Jusetsu fez uma careta para as cortinas e depois olhou amargamente para Koshun. Pode ter sido a cama de outra pessoa, mas ele se sentiu mais do que confortável dormindo nela. Ele também não parecia querer largar o cabelo de Jusetsu.
No entanto, ela tinha uma maneira fácil de expulsá-lo que funcionaria, independentemente de ele estar dormindo ou acordado. Jusetsu tocou uma peônia na nuca e a removeu do cabelo. Bastaria uma única respiração na flor e Koshun estaria fora da porta.
Jusetsu olhou para o rosto adormecido do imperador. Por que ele parecia tão pacífico assim?

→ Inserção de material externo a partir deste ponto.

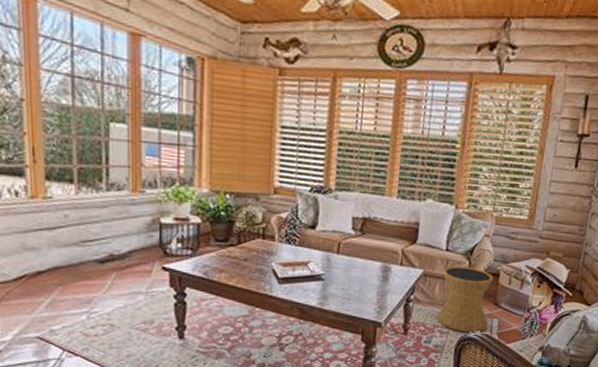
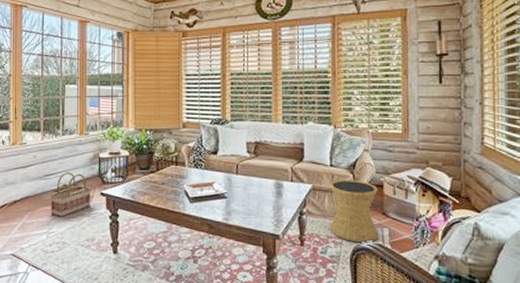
basket: none [91,238,149,294] -> present [50,172,92,217]

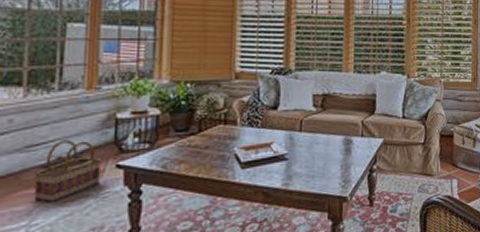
side table: present [329,179,379,243] -> none [400,131,449,197]

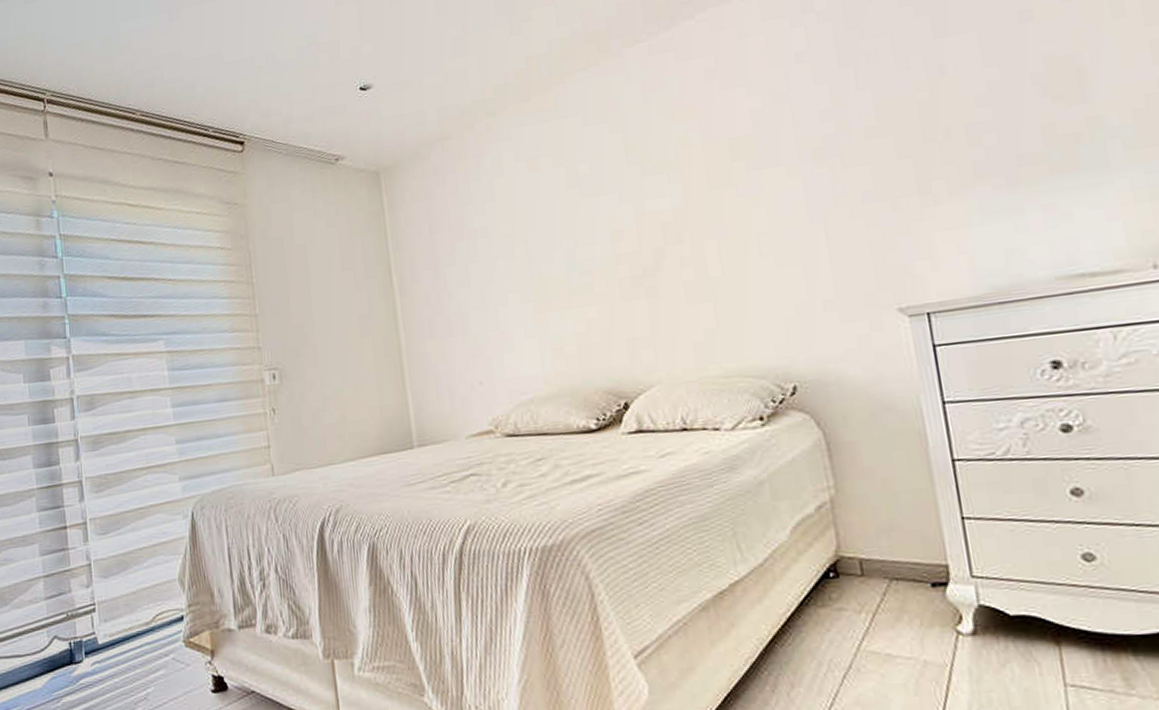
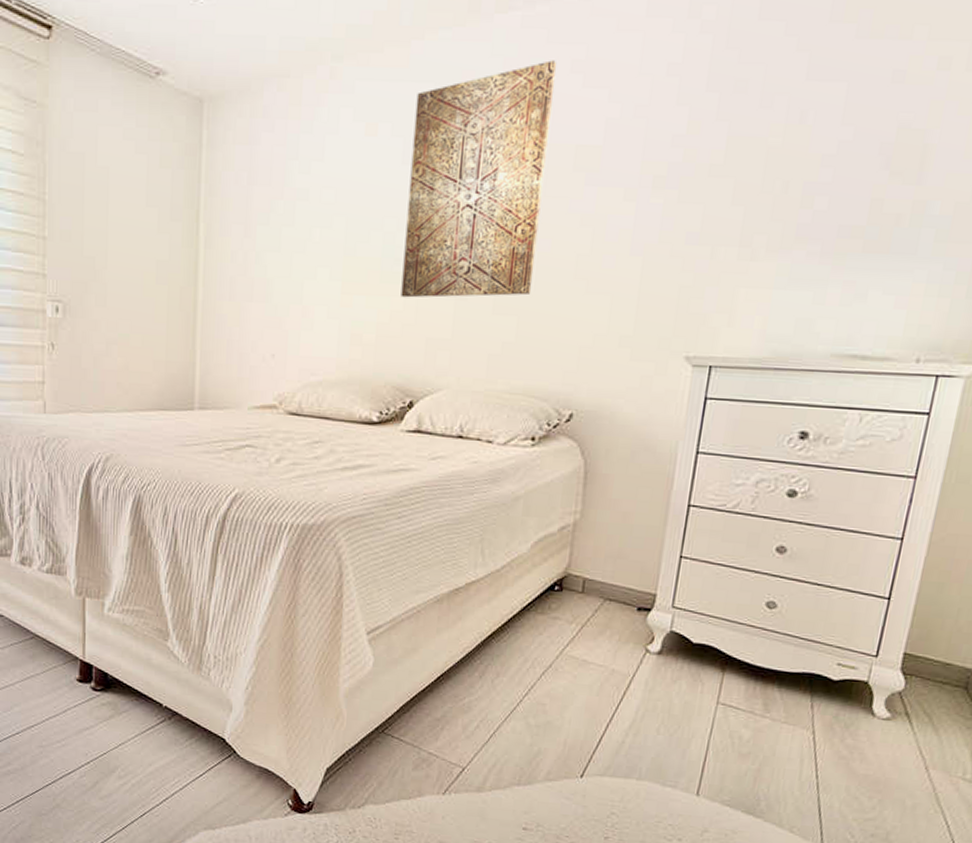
wall art: none [568,74,721,306] -> present [401,60,557,298]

A peônia na palma da mão se transformou em uma chama vermelha pálida. Jusetsu gentilmente envolveu-o com as mãos e segurou-o sobre a cabeça de Koshun. Quando ela afastou as mãos, a chama se transformou em uma série de pétalas levemente brilhantes, e elas lentamente flutuaram em direção a ele.
"Esta noite, e somente esta noite..." Jusetsu sussurrou, "deixe-me lhe dar um bom sonho."
As pétalas desapareceram quando pousaram em Koshun. Jusetsu nunca descobriu que tipo de sonho ele teve naquela noite, nem o que aconteceu nele.